Campo Mourão já estava  Comarca desde a sua emancipação (1947).
Entre 1950/51 concluí o primário na escolinha isolada, em Campo Mourão, com a inesquecível professora Eroni Maciel Ribas. De 1952/55 estudei em Curitiba (Internato Paranaense) e Castro (Instituto Cristão). 
Em 1956, com abertura do Ginásio Campo Mourão retornei à família e à cidade que começava a ser impulsionada pela força econômica do café e da madeira, com intenso tráfego de caminhões, famílias e aventureiros em busca de terra. 
Foram tempos difíceis enquanto imperou a violência nas disputas de quinhões devolutos do sertão mourãoense, a chumbo, ferro, fogo e muitas mortes ocorridas nos entreveros entre posseiros e jagunços pagos por grileiros e coronéis, simplesmente para tomar a terra onde houvesse alguma demarcação, requerimento de posse ou benfeitoria. O que menos tinha valor era a vida dessas pessoas.

Algumas vezes, no mato, fui confundido por alguns posseiros que temiam os jagunços. Eu logo me explicava e provava que era de paz. 
Nas minhas cavalgadas à procura de crianças fora do censo, vi vários ranchos queimados, plantações destruídas, criações mortas por jagunços e soube que  ali moravam famílias inteiras, homens, mulheres e crianças vítimas das  chacinas encomendadas. Muitos corpos nem eram enterrados. Os bandidos, retalhavam, jogavam os pedaços no  mato ou no rio para serem devorados pelos bichos e peixes, abundantes nesse tempo.
Não morrer ninguém no dia era novidade. Normal era, em média, cinco assassinatos, diariamente.
  
Capitão Ary Rodolpho Carracho Horne e Sd Bathke/348

Em 1959/60 fui convocado pelo serviço militar e  em janeiro de 1960 dei baixa do Exército Brasileiro, na qualidade de artilheiro de elite (sniper), soldado reservista de 1ª categoria do Iº Esquadrão Independente de Cavalaria, antigo Fortim Atalaia, em Guarapuava/PR, sob comando do Cap. Ary Rodolpho Carracho Horne, do qual muito me orgulho.

#### [O QUE FAZER]
1. Responda sim ou não para cada afirmação sobre o relato de Campo Mourão e cite o trecho exato que decide: (a) Campo Mourão foi emancipada em 1947; (b) o curso primário foi concluído em Curitiba; (c) a média era de cinco assassinatos por dia.
2. Liste todas as cidades mencionadas no relato sobre Campo Mourão.

Cenas fotografadas com parâmetros de lente:
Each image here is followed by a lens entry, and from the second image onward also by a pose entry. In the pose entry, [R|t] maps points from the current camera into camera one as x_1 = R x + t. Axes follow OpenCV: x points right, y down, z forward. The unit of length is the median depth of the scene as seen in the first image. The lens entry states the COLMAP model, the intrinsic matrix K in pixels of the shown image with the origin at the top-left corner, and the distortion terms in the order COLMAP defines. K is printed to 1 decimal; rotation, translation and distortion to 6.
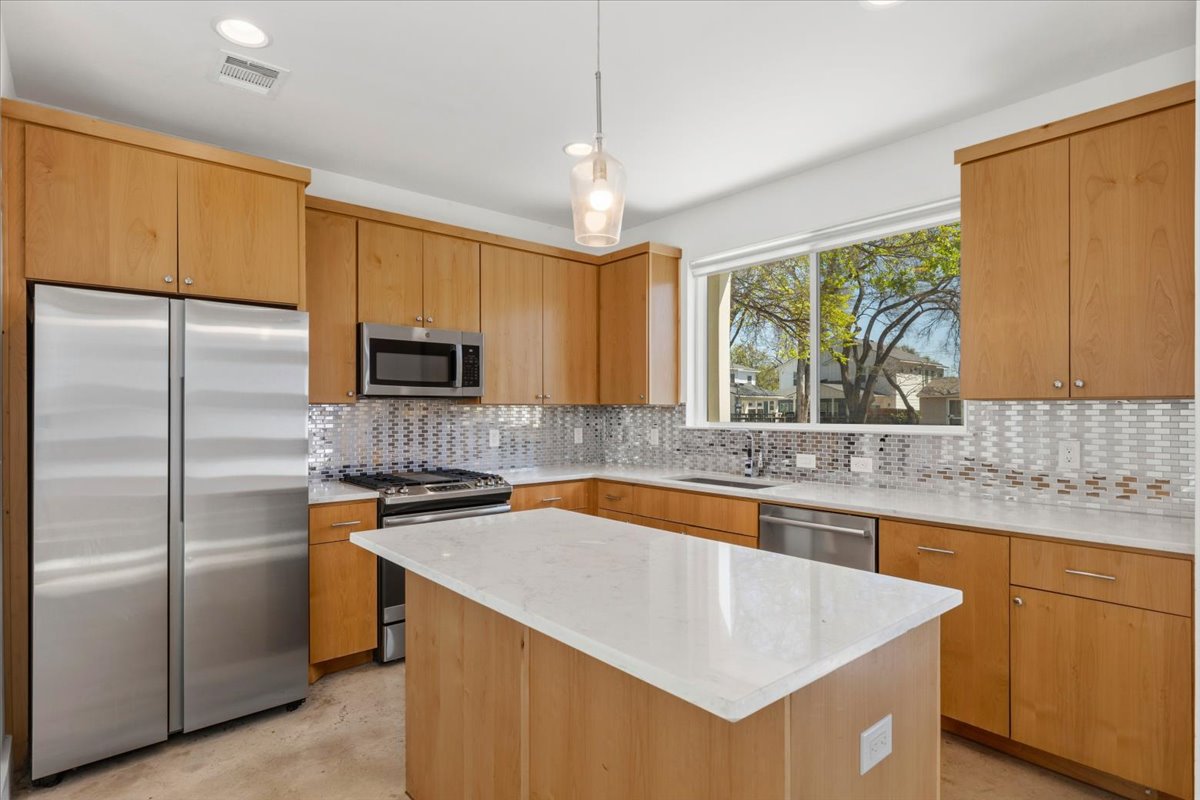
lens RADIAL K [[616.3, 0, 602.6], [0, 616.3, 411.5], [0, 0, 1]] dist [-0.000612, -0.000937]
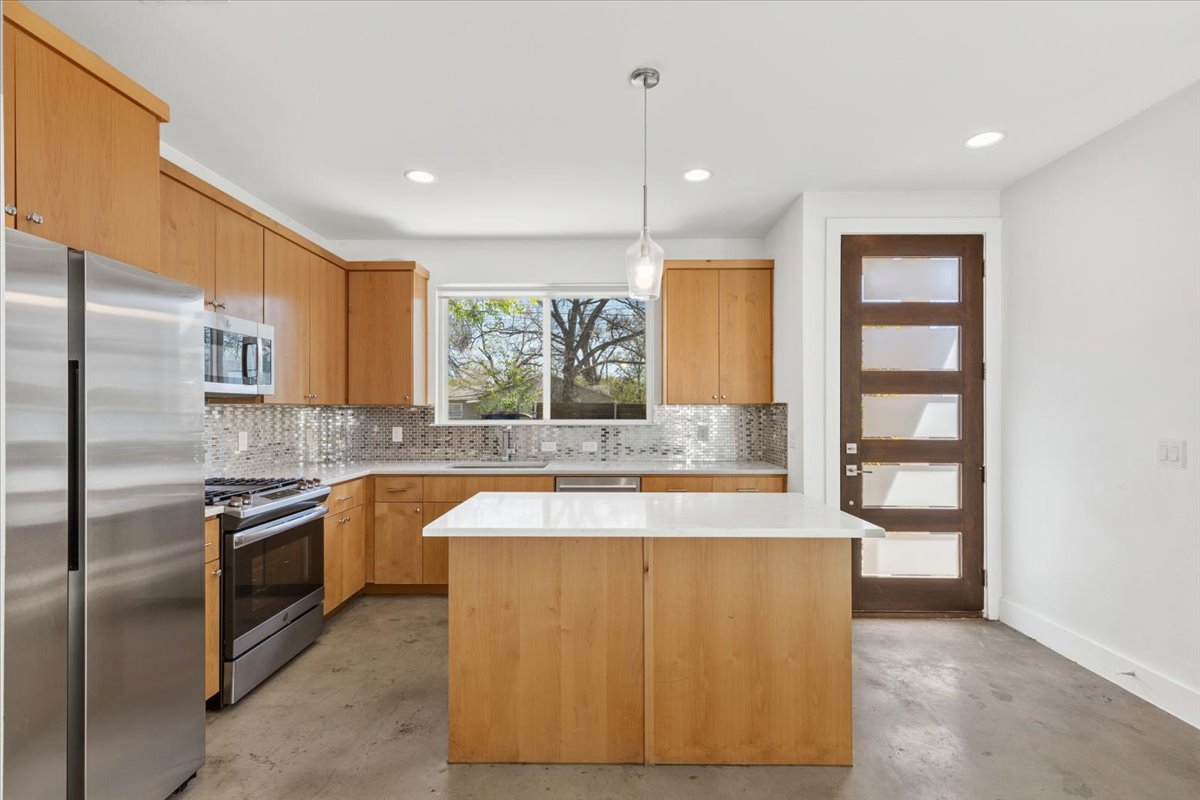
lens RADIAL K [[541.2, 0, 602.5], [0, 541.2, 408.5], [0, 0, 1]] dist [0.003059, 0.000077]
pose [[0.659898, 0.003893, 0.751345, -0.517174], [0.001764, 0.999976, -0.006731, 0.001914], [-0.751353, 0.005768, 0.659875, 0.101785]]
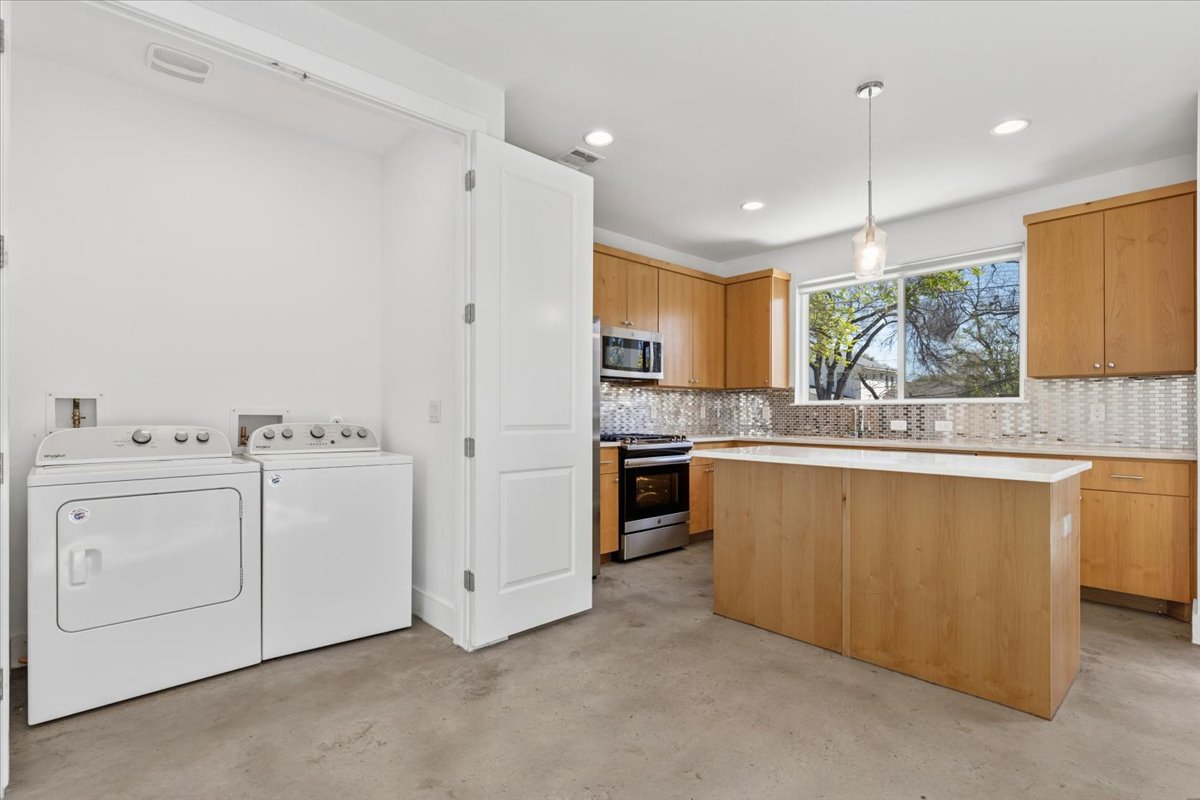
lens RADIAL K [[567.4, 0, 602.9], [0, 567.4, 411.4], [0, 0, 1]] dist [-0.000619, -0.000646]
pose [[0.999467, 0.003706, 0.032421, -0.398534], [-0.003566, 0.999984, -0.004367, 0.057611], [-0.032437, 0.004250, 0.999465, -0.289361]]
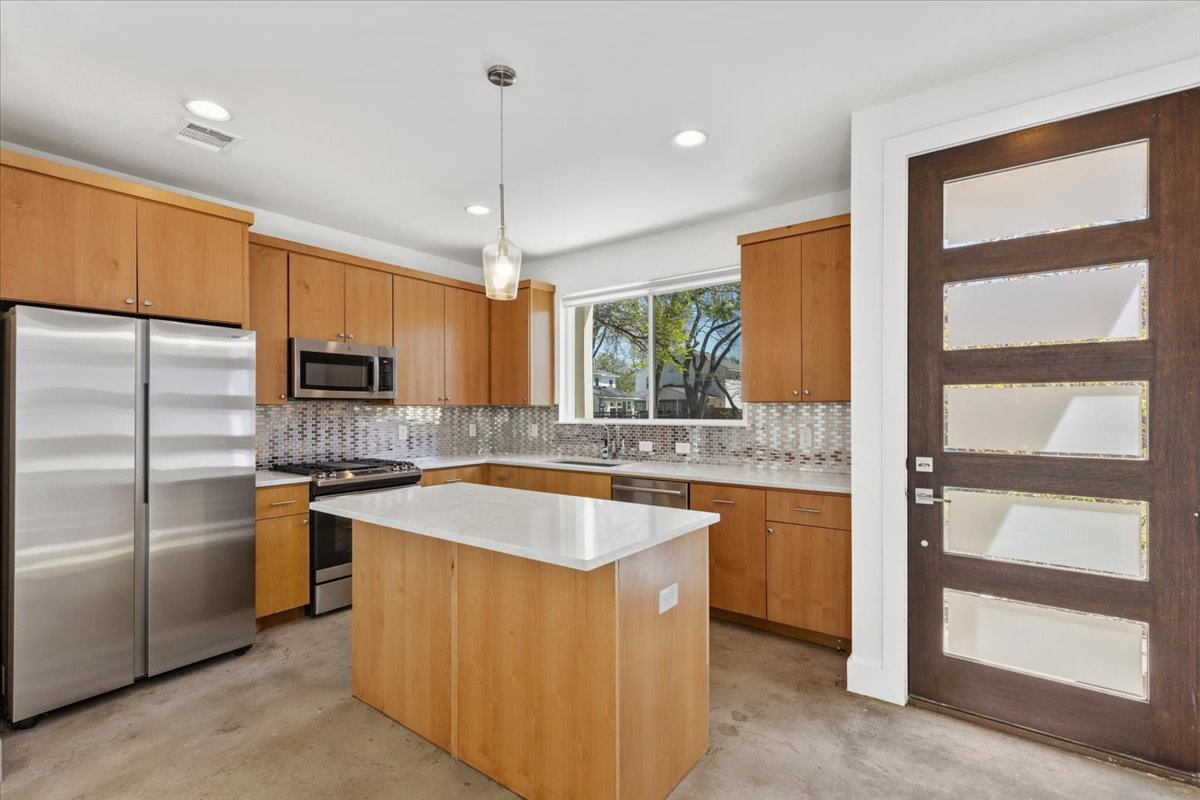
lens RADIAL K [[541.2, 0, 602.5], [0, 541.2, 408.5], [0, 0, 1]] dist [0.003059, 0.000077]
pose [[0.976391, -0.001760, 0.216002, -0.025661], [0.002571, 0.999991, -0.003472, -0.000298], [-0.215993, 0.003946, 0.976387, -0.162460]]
...
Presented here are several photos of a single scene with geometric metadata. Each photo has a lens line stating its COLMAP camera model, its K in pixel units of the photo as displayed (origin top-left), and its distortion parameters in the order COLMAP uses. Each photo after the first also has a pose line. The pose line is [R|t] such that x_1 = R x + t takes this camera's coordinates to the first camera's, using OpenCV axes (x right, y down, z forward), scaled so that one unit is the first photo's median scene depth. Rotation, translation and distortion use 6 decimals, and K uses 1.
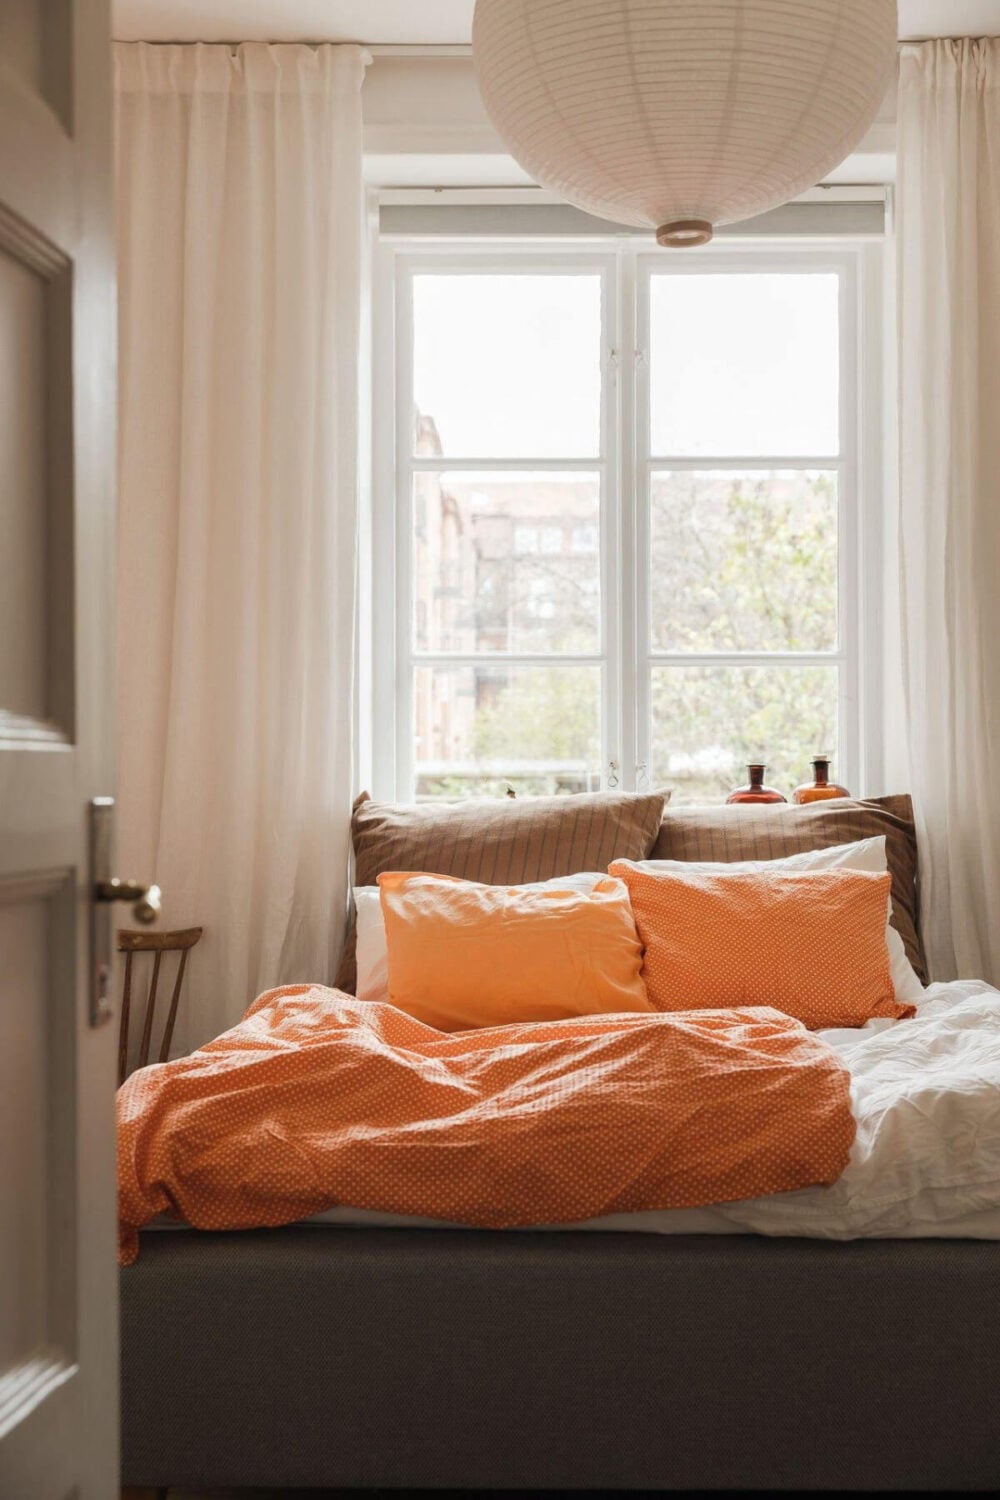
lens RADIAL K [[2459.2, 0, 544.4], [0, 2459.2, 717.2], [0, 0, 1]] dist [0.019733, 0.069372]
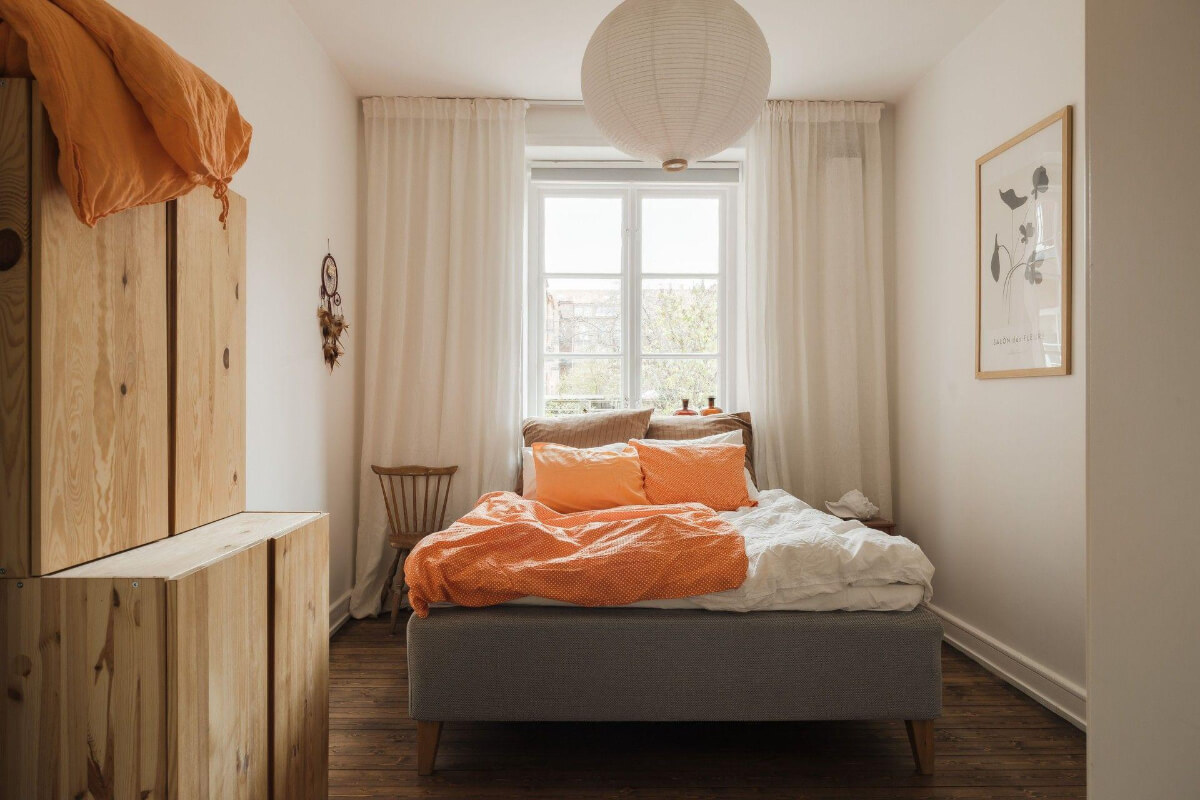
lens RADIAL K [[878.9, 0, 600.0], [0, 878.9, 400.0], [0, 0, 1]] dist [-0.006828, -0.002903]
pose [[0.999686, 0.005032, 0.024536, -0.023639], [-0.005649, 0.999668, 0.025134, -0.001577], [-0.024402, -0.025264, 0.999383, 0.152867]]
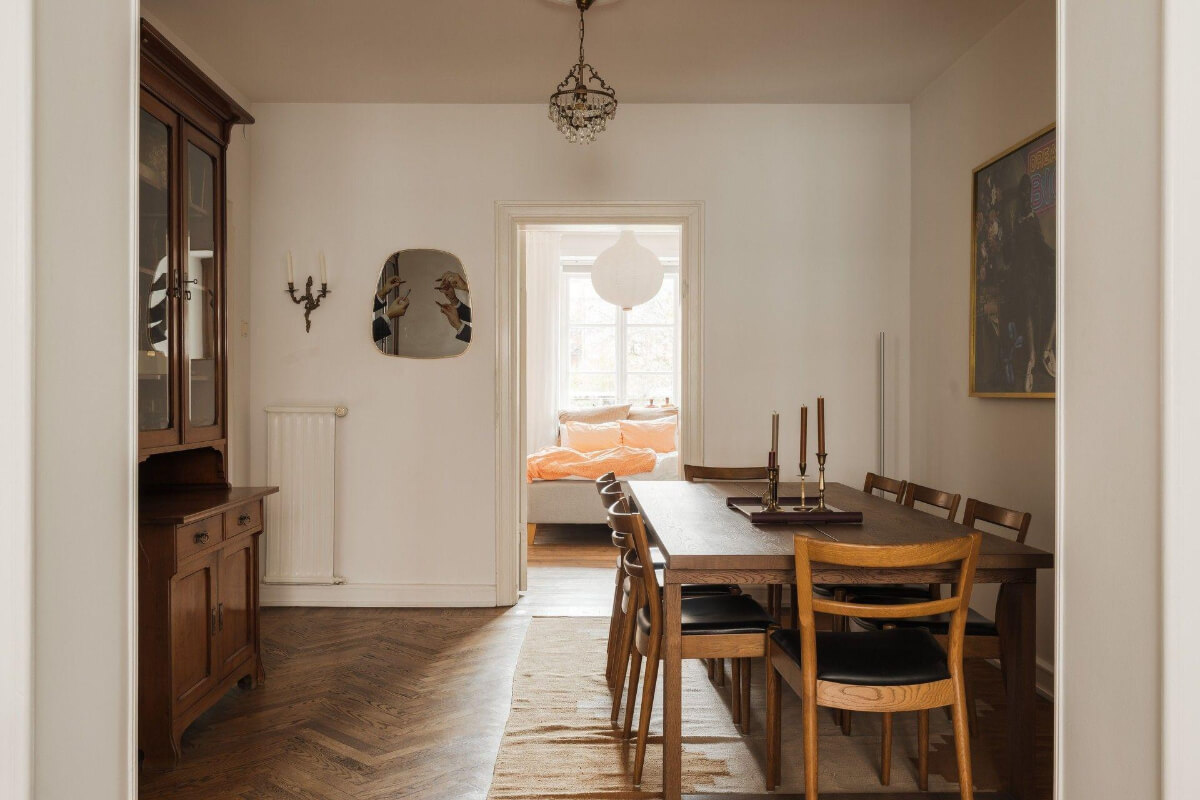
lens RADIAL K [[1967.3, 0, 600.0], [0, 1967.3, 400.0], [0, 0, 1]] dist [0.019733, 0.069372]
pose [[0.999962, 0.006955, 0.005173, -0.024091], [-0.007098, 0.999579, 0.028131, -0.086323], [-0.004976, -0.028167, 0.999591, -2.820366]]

#### [RESPOSTAS]
1.
(a) Sim: "desde a sua emancipação (1947)".
(b) Não: "Entre 1950/51 concluí o primário na escolinha isolada, em Campo Mourão".
(c) Sim: "Normal era, em média, cinco assassinatos, diariamente."

2. Campo Mourão, Curitiba, Castro, Guarapuava